Monday, October 20, 2025

Murder at the Iowa Soldiers' Orphans' Home Davenport

George Foulk ate a piece of chocolate, a moment later he was
on the floor fighting for his life
Sunday, October 1, 1905. The mail came to the Iowa Soldiers’ Orphans’ Home in Davenport. Bills, church bulletins, a few letters, and one small brown-paper parcel tied with string.

 Nobody panicked. Nobody ever does at first. Packages showed up all the time—mostly socks and Bibles. This one had toys. A ball. A picture book. A doll with yellow yarn hair. And a little sack of chocolate creams. Children love chocolate. Adults love to think of children loving chocolate. That’s how you end up with stories like this.

 

After supper, the matron passed them around. George Foulk, age seven, went first. He said the candy tasted bitter. Nobody listened. A minute later, he was rolling on the floor.

 

Somebody screamed. The doctor ran in, hands shaking, smelling of liniment and coffee. The boy’s body arched like a drawn bow. “Strychnine,” the doctor said. 

 

By morning, the boy was gone, and the entire town was chewing on rumors.

The candy came from his father, Jonathan Foulk—a poor, limping Civil War veteran who lived part time at the Soldiers’ Home in Danville, Illinois, and part time in a damp basement in Marion. The papers wrote it up with gusto. Children at Orphans’ Home Poisoned by Eating Candy. Then the next day: Package Came from Their Father.

 

Foulk told the police he hadn’t bought the candy. Said a paper sack had been left for him on his table with a note that read, “For the children.” He thought it was kind. The road to hell, as they say, is paved with little gestures of kindness.

 

The doctor pumped his stomach, hoping to save his life
People said all sorts of things. Some said he was lying. Some said he wasn’t. Most just felt sorry for him, the way people do when they’d rather not look too close.

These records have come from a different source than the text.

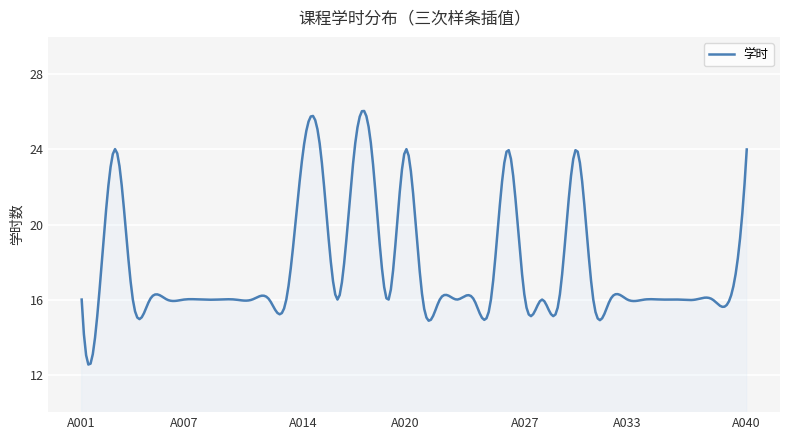

What is the smallest value displayed?

12.5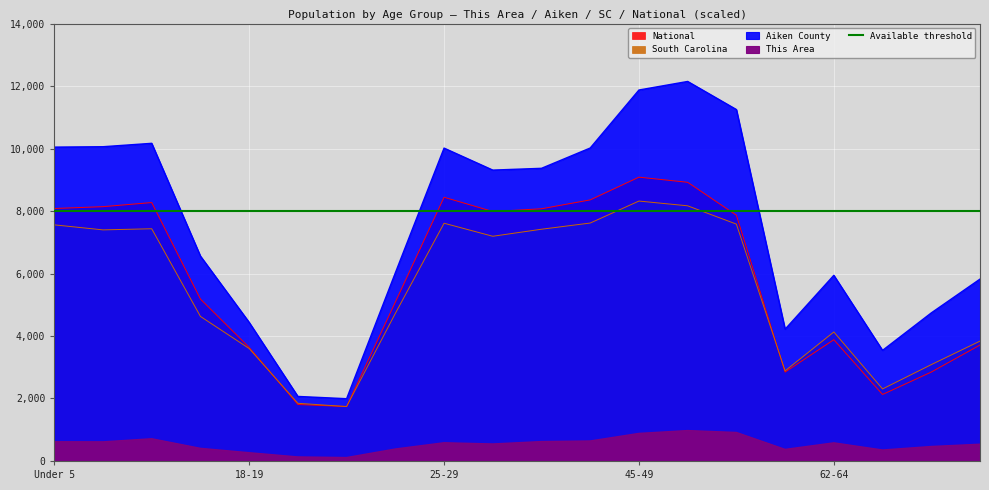

What is the greatest value displayed?

12147.0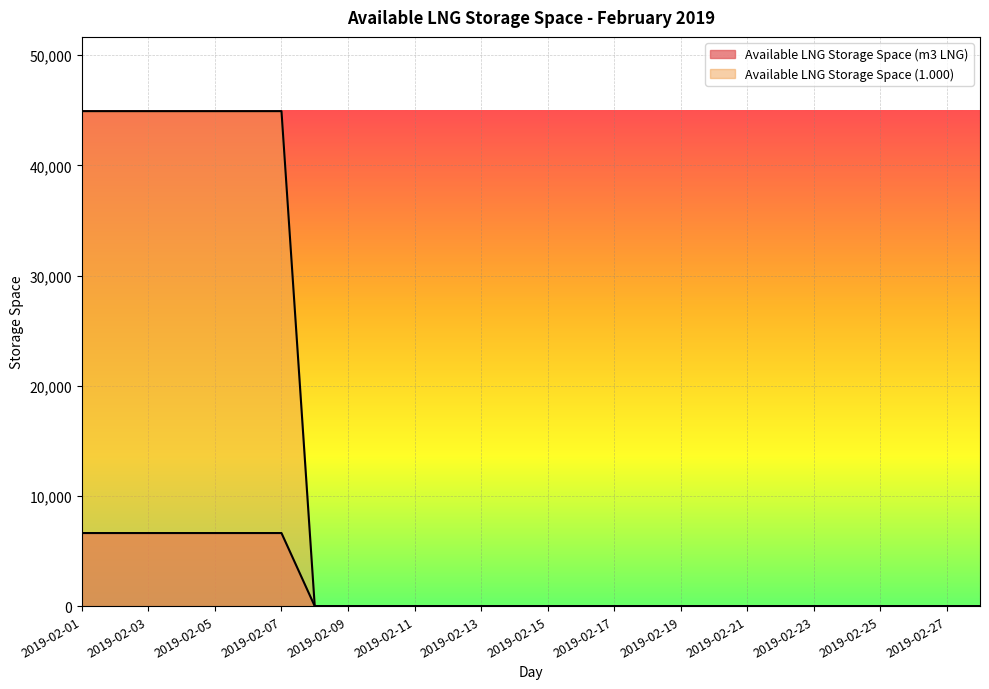

True or false: Available LNG Storage Space (1000) has a value of -21781 at 2019-02-22.

False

 He’d fought at Chickamauga. Took a bullet in the leg. Three wives gone. The last one, Ella Hess, died young and suddenly. Pretty woman. Too pretty. The Hess family hated him. Money troubles, jealous words. Maybe he did something. Maybe he didn’t. You can get away with a lot if people decide they’ve pitied you long enough.

 

The police found nothing. No fingerprints. No witnesses. The poison was clean, dry, measured. Whoever sent it knew how to do the job right.

 

Then came another package. Candy again. The papers called it A Diabolical Plot. It sold a lot of newspapers.

 

Then another.

 

A woman saw a man leaving Foulk’s porch before dawn—thin, quick, collar turned up. He walked like someone who didn’t want to be seen. That’s the problem with witnesses. They always describe men like that.

 

The police chased the story across two states until it ran out of gas. No charges. No answers. The father was never accused, which tells you everything you need to know about sympathy in small towns.

 

Eventually, Jonathan Foulk packed up his ghosts and left Iowa. Drifted west. His daughter grew up. The town moved on.

 

He died in 1929. No confession. No enemies. Just a story that didn’t add up and a bitter piece of candy that packed a deadly punch.